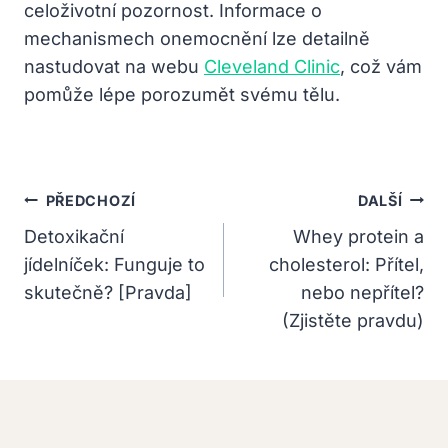
celoživotní pozornost. Informace o
mechanismech onemocnění lze detailně
nastudovat na webu
Cleveland Clinic
, což vám
pomůže lépe porozumět svému tělu.
Navigace
PŘEDCHOZÍ
DALŠÍ
Pro
Detoxikační
Whey protein a
jídelníček: Funguje to
cholesterol: Přítel,
Příspěvek
skutečně? [Pravda]
nebo nepřítel?
(Zjistěte pravdu)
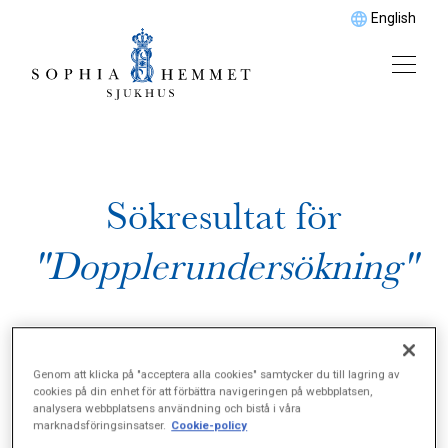
English
Sökresultat för
"Dopplerundersökning"
Genom att klicka på "acceptera alla cookies" samtycker du till lagring av
cookies på din enhet för att förbättra navigeringen på webbplatsen,
analysera webbplatsens användning och bistå i våra
marknadsföringsinsatser.
Cookie-policy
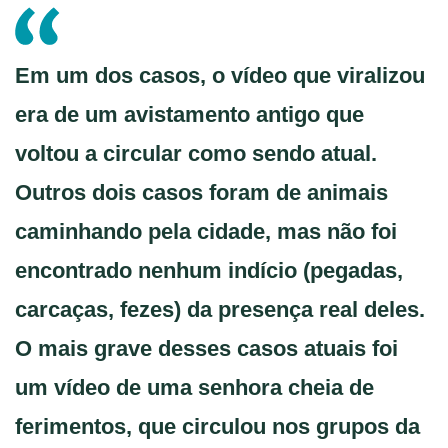
Em um dos casos, o vídeo que viralizou
era de um avistamento antigo que
voltou a circular como sendo atual.
Outros dois casos foram de animais
caminhando pela cidade, mas não foi
encontrado nenhum indício (
pegadas
,
carcaças
,
fezes
) da presença real deles.
O mais grave desses casos atuais foi
um vídeo de uma senhora cheia de
ferimentos, que circulou nos grupos da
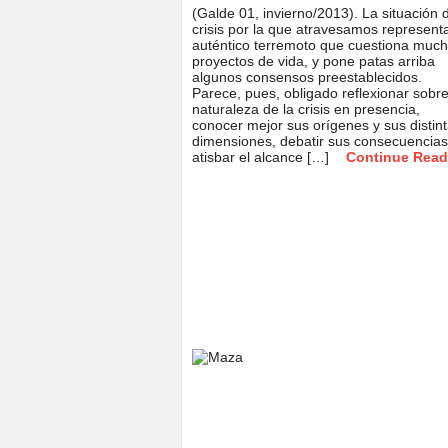
(Galde 01, invierno/2013). La situación 
crisis por la que atravesamos represent
auténtico terremoto que cuestiona muc
proyectos de vida, y pone patas arriba
algunos consensos preestablecidos.
Parece, pues, obligado reflexionar sobre
naturaleza de la crisis en presencia,
conocer mejor sus orígenes y sus distin
dimensiones, debatir sus consecuencias
atisbar el alcance […]
Continue Read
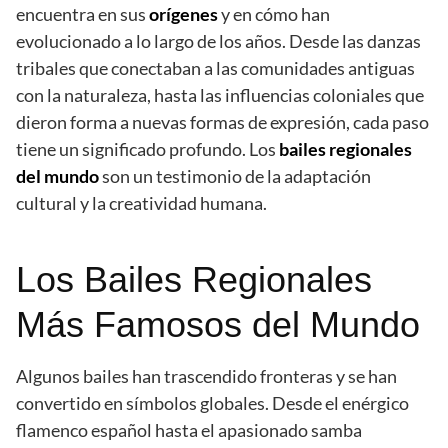
encuentra en sus
orígenes
y en cómo han
evolucionado a lo largo de los años. Desde las danzas
tribales que conectaban a las comunidades antiguas
con la naturaleza, hasta las influencias coloniales que
dieron forma a nuevas formas de expresión, cada paso
tiene un significado profundo. Los
bailes regionales
del mundo
son un testimonio de la adaptación
cultural y la creatividad humana.
Los Bailes Regionales
Más Famosos del Mundo
Algunos bailes han trascendido fronteras y se han
convertido en símbolos globales. Desde el enérgico
flamenco español hasta el apasionado samba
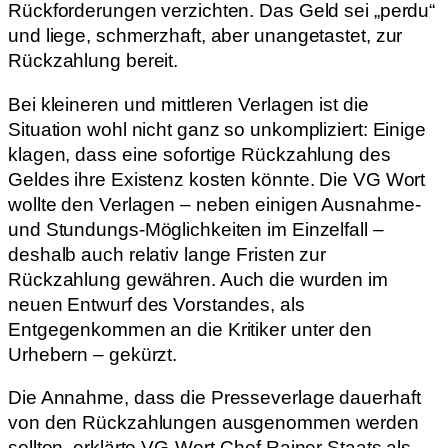
Rückforderungen verzichten. Das Geld sei „perdu“
und liege, schmerzhaft, aber unangetastet, zur
Rückzahlung bereit.
Bei kleineren und mittleren Verlagen ist die
Situation wohl nicht ganz so unkompliziert: Einige
klagen, dass eine sofortige Rückzahlung des
Geldes ihre Existenz kosten könnte. Die VG Wort
wollte den Verlagen – neben einigen Ausnahme-
und Stundungs-Möglichkeiten im Einzelfall –
deshalb auch relativ lange Fristen zur
Rückzahlung gewähren. Auch die wurden im
neuen Entwurf des Vorstandes, als
Entgegenkommen an die Kritiker unter den
Urhebern – gekürzt.
Die Annahme, dass die Presseverlage dauerhaft
von den Rückzahlungen ausgenommen werden
sollten, erklärte VG-Wort-Chef Rainer Staats als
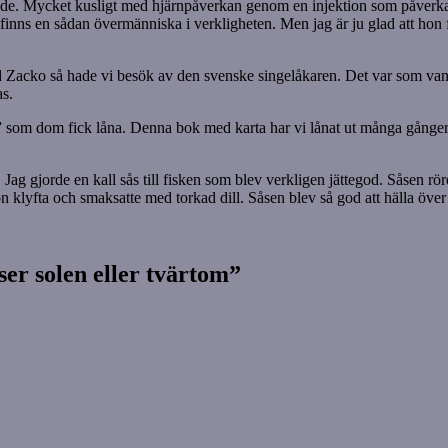
nde. Mycket kusligt med hjärnpåverkan genom en injektion som påverkar
et finns en sådan övermänniska i verkligheten. Men jag är ju glad att ho
Zacko så hade vi besök av den svenske singelåkaren. Det var som vanli
as.
” som dom fick låna. Denna bok med karta har vi lånat ut många gånger 
g. Jag gjorde en kall sås till fisken som blev verkligen jättegod. Såsen 
ron klyfta och smaksatte med torkad dill. Såsen blev så god att hälla över
yser solen eller tvärtom”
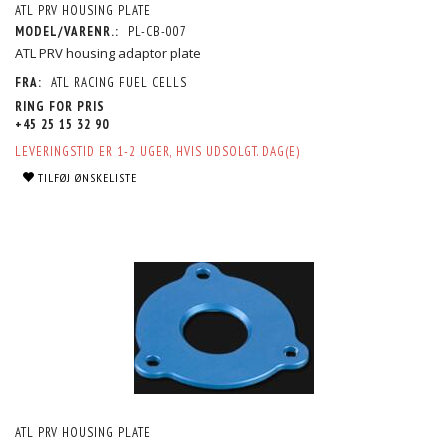
ATL PRV HOUSING PLATE
MODEL/VARENR.:
PL-CB-007
ATL PRV housing adaptor plate
FRA:
ATL RACING FUEL CELLS
RING FOR PRIS
+45 25 15 32 90
LEVERINGSTID ER 1-2 UGER, HVIS UDSOLGT. DAG(E)
TILFØJ ØNSKELISTE
ATL PRV HOUSING PLATE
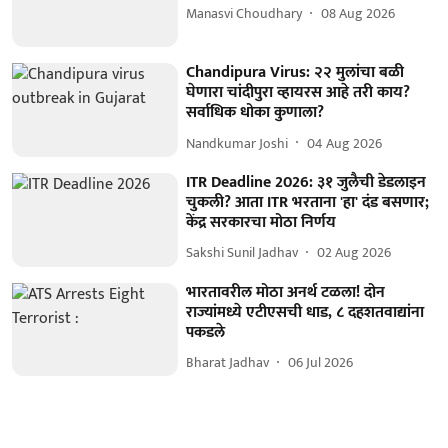
Manasvi Choudhary
08 Aug 2026
Chandipura Virus: २२ मुलांचा बळी
घेणारा चांदीपुरा व्हायरस आहे तरी काय?
सर्वाधिक धोका कुणाला?
Nandkumar Joshi
04 Aug 2026
ITR Deadline 2026: ३१ जुलैची डेडलाइन
चुकली? आता ITR भरताना 'हा' दंड बसणार;
केंद्र सरकारचा मोठा निर्णय
Sakshi Sunil Jadhav
02 Aug 2026
भारतावरील मोठा अनर्थ टळला! दोन
राज्यांमध्ये एटीएसची धाड, ८ दहशतवाद्यांना
पकडले
Bharat Jadhav
06 Jul 2026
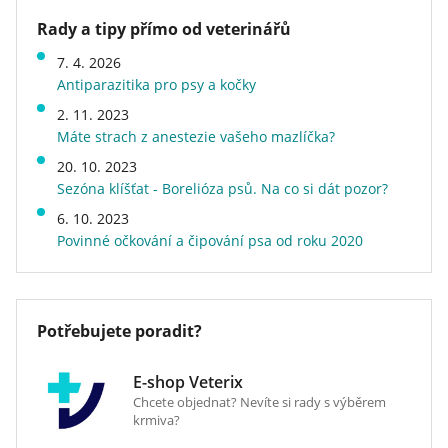
mangan (3b502) 3 mg, jód (3b201) 0,75 mg, měď
Obsahuje rozmarýn, kurkumu, hřebíček, citrusy
olej, 0,5% mannan-oligosacharidy, 0,5% frukto-
(E4) 0.5 mg, biotin (3a880) 0,2 mg. Bez umělých
Rady a tipy přímo od veterinářů
a borůvky
oligosacharidy, 0,4% inulin.
Značka
Brit Care
aromat. Bez konzervantů.
7. 4. 2026
Velikost psa v dospělosti
mini (do 5 kg), malý (6 - 10 kg)
Maximálně vhodné pro vybíravé pejsky
Antiparazitika pro psy a kočky
Stáří psa
dospělý
Vyrobeno v České republice
2. 11. 2023
Příchuť (Protein)
jehněčí
Máte strach z anestezie vašeho mazlíčka?
Kvalita
superprémiové
20. 10. 2023
Energetická hodnota
běžné
Sezóna klíšťat - Borelióza psů. Na co si dát pozor?
Speciální vlastnosti
bez kukuřice, bez obilovin a
bezlepkové, české, měkké
6. 10. 2023
Povinné očkování a čipování psa od roku 2020
Hmotnost
0,085 kg
Druh krmiva
konzervy a vaničky a
kapsičky
Veterinární dieta
ne
Potřebujete poradit?
E-shop Veterix
Chcete objednat? Nevíte si rady s výběrem
krmiva?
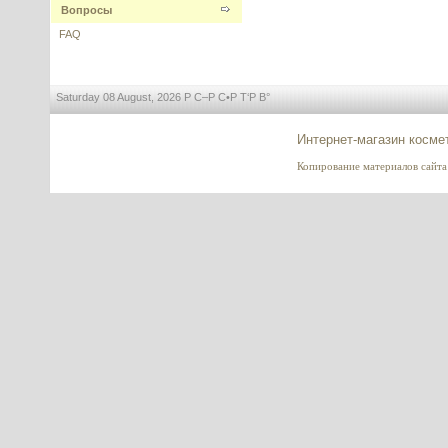
Вопросы
---------
FAQ
Saturday 08 August, 2026 Р С–Р С•Р Т‘Р В°
Honeyquat (Ханиквот) -
Интернет-магазин косме
увлажение для волос,
кватернизированный мед
Копирование материалов сайта и
---------
XLash Peptide чистый, Symrise,
США
---------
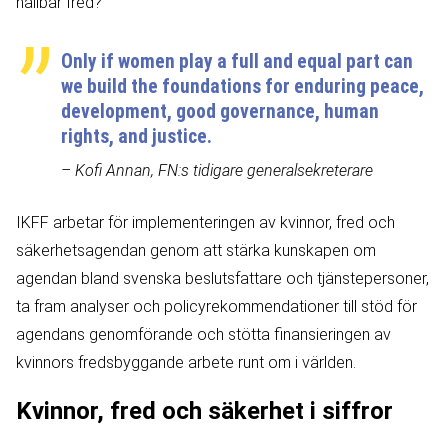
hållbar fred?
Only if women play a full and equal part can
we build the foundations for enduring peace,
development, good governance, human
rights, and justice.
– Kofi Annan, FN:s tidigare generalsekreterare
IKFF arbetar för implementeringen av kvinnor, fred och
säkerhetsagendan genom att stärka kunskapen om
agendan bland svenska beslutsfattare och tjänstepersoner,
ta fram analyser och policyrekommendationer till stöd för
agendans genomförande och stötta finansieringen av
kvinnors fredsbyggande arbete runt om i världen.
Kvinnor, fred och säkerhet i siffror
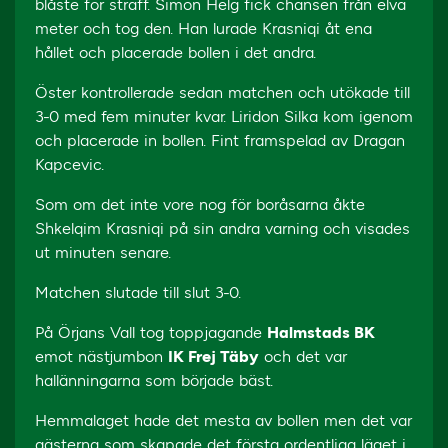
blåste för straff. Simon Helg fick chansen från elva
meter och tog den. Han lurade Krasniqi åt ena
hållet och placerade bollen i det andra.
Öster kontrollerade sedan matchen och utökade till
3-0 med fem minuter kvar. Liridon Silka kom igenom
och placerade in bollen. Fint framspelad av Dragan
Kapcevic.
Som om det inte vore nog för boråsarna åkte
Shkelqim Krasniqi på sin andra varning och visades
ut minuten senare.
Matchen slutade till slut 3-0.
På Örjans Vall tog toppjagande
Halmstads BK
emot nästjumbon
IK Frej Täby
och det var
hallänningarna som började bäst.
Hemmalaget hade det mesta av bollen men det var
gästerna som skapade det första ordentliga läget i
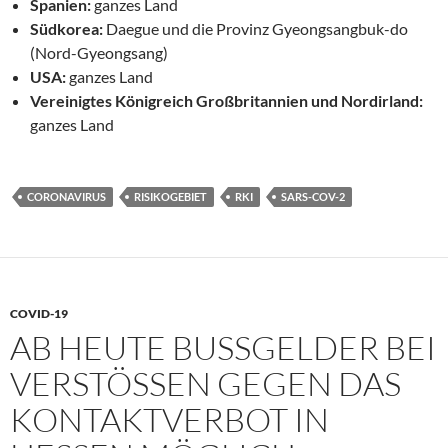
Spanien:
ganzes Land
Südkorea:
Daegue und die Provinz Gyeongsangbuk-do
(Nord-Gyeongsang)
USA:
ganzes Land
Vereinigtes Königreich Großbritannien und Nordirland:
ganzes Land
CORONAVIRUS
RISIKOGEBIET
RKI
SARS-COV-2
COVID-19
AB HEUTE BUSSGELDER BEI V
ERSTÖSSEN GEGEN DAS KO
NTAKTVERBOT IN HE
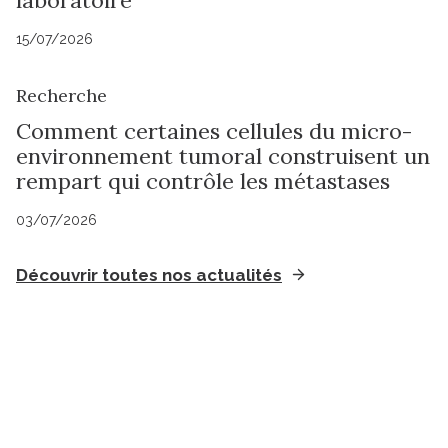
laboratoire
15/07/2026
Recherche
Comment certaines cellules du micro-
environnement tumoral construisent un
rempart qui contrôle les métastases
03/07/2026
Découvrir toutes nos actualités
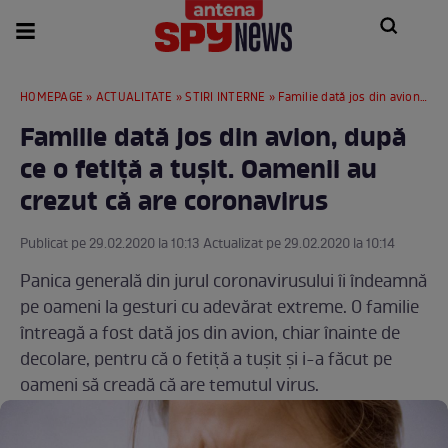
HOMEPAGE
»
ACTUALITATE
»
STIRI INTERNE
» Familie dată jos din avion, după ce o fetiță a tușit. Oamenii au crezut că are coronavirus
Familie dată jos din avion, după
ce o fetiță a tușit. Oamenii au
crezut că are coronavirus
Publicat pe 29.02.2020 la 10:13 Actualizat pe 29.02.2020 la 10:14
Panica generală din jurul coronavirusului îi îndeamnă
pe oameni la gesturi cu adevărat extreme. O familie
întreagă a fost dată jos din avion, chiar înainte de
decolare, pentru că o fetiță a tușit și i-a făcut pe
oameni să creadă că are temutul virus.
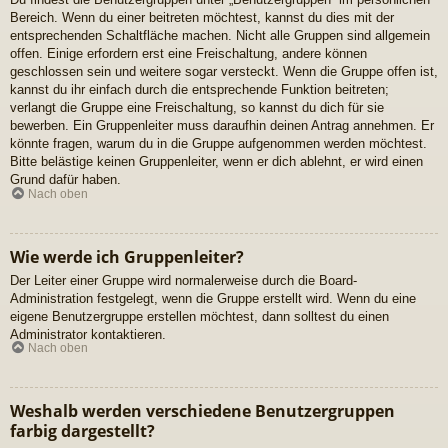
Bereich. Wenn du einer beitreten möchtest, kannst du dies mit der
entsprechenden Schaltfläche machen. Nicht alle Gruppen sind allgemein
offen. Einige erfordern erst eine Freischaltung, andere können
geschlossen sein und weitere sogar versteckt. Wenn die Gruppe offen ist,
kannst du ihr einfach durch die entsprechende Funktion beitreten;
verlangt die Gruppe eine Freischaltung, so kannst du dich für sie
bewerben. Ein Gruppenleiter muss daraufhin deinen Antrag annehmen. Er
könnte fragen, warum du in die Gruppe aufgenommen werden möchtest.
Bitte belästige keinen Gruppenleiter, wenn er dich ablehnt, er wird einen
Grund dafür haben.
Nach oben
Wie werde ich Gruppenleiter?
Der Leiter einer Gruppe wird normalerweise durch die Board-
Administration festgelegt, wenn die Gruppe erstellt wird. Wenn du eine
eigene Benutzergruppe erstellen möchtest, dann solltest du einen
Administrator kontaktieren.
Nach oben
Weshalb werden verschiedene Benutzergruppen
farbig dargestellt?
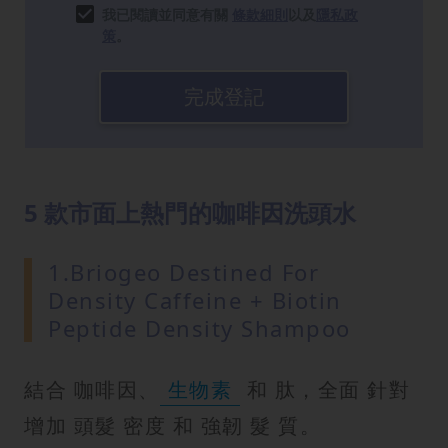
我已閱讀並同意有關
條款細則
以及
隱私政
策
。
完成登記
5 款市面上熱門的咖啡因洗頭水
1.Briogeo Destined For
Density Caffeine + Biotin
Peptide Density Shampoo
結合 咖啡因、
生物素
和 肽，全面 針對
增加 頭髮 密度 和 強韌 髮 質。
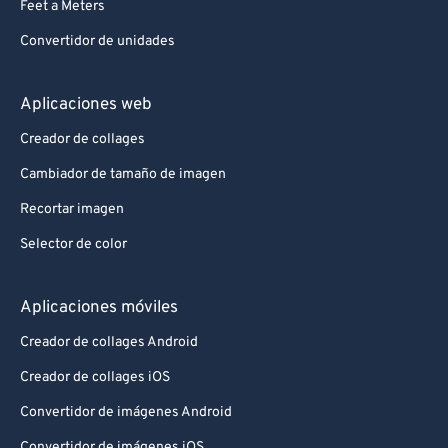
Feet a Meters
Convertidor de unidades
Aplicaciones web
Creador de collages
Cambiador de tamaño de imagen
Recortar imagen
Selector de color
Aplicaciones móviles
Creador de collages Android
Creador de collages iOS
Convertidor de imágenes Android
Convertidor de imágenes iOS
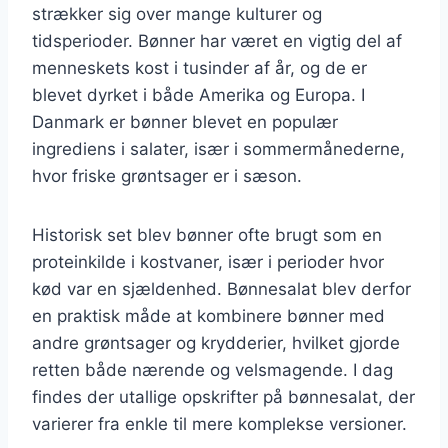
strækker sig over mange kulturer og
tidsperioder. Bønner har været en vigtig del af
menneskets kost i tusinder af år, og de er
blevet dyrket i både Amerika og Europa. I
Danmark er bønner blevet en populær
ingrediens i salater, især i sommermånederne,
hvor friske grøntsager er i sæson.
Historisk set blev bønner ofte brugt som en
proteinkilde i kostvaner, især i perioder hvor
kød var en sjældenhed. Bønnesalat blev derfor
en praktisk måde at kombinere bønner med
andre grøntsager og krydderier, hvilket gjorde
retten både nærende og velsmagende. I dag
findes der utallige opskrifter på bønnesalat, der
varierer fra enkle til mere komplekse versioner.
# # # # # # #
Return, exactly as they stand, the lines above from the one with "skutečně? [Pravda]" to the one with "conocer mejor sus orígenes y sus distin", omitting any pictures among them.

Problem solution:
skutečně? [Pravda]
nebo nepřítel?
(Zjistěte pravdu)
English
Sökresultat för
"Dopplerundersökning"
Genom att klicka på "acceptera alla cookies" samtycker du till lagring av
cookies på din enhet för att förbättra navigeringen på webbplatsen,
analysera webbplatsens användning och bistå i våra
marknadsföringsinsatser.
Cookie-policy
Em um dos casos, o vídeo que viralizou
era de um avistamento antigo que
voltou a circular como sendo atual.
Outros dois casos foram de animais
caminhando pela cidade, mas não foi
encontrado nenhum indício (
pegadas
,
carcaças
,
fezes
) da presença real deles.
O mais grave desses casos atuais foi
um vídeo de uma senhora cheia de
ferimentos, que circulou nos grupos da
(Galde 01, invierno/2013). La situación 
crisis por la que atravesamos represent
auténtico terremoto que cuestiona muc
proyectos de vida, y pone patas arriba
algunos consensos preestablecidos.
Parece, pues, obligado reflexionar sobre
naturaleza de la crisis en presencia,
conocer mejor sus orígenes y sus distin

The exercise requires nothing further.